▶ PROBLEM REQUIREMENTS
Of the lines listed below, return exactly those that run from the line containing "right elbow: (572, 577)" through the line containing "right elbow: (116, 496)", both included.

Saved data entries
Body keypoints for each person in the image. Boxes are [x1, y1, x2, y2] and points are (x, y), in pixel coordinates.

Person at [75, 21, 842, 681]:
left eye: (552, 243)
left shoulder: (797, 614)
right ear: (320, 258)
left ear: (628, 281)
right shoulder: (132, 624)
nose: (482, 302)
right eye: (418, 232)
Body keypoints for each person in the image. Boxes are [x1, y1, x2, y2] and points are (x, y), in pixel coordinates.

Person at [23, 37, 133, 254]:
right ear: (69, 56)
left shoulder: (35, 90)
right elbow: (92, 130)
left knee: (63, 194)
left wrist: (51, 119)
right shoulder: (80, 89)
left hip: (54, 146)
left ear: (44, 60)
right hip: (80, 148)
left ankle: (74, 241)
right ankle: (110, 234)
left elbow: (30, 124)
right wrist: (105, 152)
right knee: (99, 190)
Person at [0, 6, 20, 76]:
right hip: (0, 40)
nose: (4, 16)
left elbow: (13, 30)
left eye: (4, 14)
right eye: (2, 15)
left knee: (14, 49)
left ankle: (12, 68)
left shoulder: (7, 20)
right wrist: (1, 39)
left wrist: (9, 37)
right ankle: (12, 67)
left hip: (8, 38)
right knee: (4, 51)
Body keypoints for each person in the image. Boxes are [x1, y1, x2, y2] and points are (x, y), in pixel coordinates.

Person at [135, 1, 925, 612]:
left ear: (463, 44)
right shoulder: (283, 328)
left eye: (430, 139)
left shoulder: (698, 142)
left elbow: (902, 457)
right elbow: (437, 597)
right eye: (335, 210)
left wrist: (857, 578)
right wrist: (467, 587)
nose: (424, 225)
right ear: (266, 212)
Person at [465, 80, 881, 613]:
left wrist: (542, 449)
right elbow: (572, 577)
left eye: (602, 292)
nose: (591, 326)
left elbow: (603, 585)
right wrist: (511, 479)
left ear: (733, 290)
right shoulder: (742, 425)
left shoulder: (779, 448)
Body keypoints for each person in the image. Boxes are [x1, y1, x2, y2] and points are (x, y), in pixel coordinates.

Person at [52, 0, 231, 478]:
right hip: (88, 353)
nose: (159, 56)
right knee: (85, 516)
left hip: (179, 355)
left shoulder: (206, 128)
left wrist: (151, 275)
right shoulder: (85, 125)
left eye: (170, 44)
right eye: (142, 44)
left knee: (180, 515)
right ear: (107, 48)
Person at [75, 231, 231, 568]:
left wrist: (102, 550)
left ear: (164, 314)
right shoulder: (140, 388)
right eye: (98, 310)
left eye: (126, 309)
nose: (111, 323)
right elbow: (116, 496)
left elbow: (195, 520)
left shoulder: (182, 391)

▶ RESPONSE
right elbow: (572, 577)
left eye: (602, 292)
nose: (591, 326)
left elbow: (603, 585)
right wrist: (511, 479)
left ear: (733, 290)
right shoulder: (742, 425)
left shoulder: (779, 448)
Body keypoints for each person in the image. Boxes are [x1, y1, x2, y2] and points are (x, y), in pixel coordinates.

Person at [52, 0, 231, 478]:
right hip: (88, 353)
nose: (159, 56)
right knee: (85, 516)
left hip: (179, 355)
left shoulder: (206, 128)
left wrist: (151, 275)
right shoulder: (85, 125)
left eye: (170, 44)
right eye: (142, 44)
left knee: (180, 515)
right ear: (107, 48)
Person at [75, 231, 231, 568]:
left wrist: (102, 550)
left ear: (164, 314)
right shoulder: (140, 388)
right eye: (98, 310)
left eye: (126, 309)
nose: (111, 323)
right elbow: (116, 496)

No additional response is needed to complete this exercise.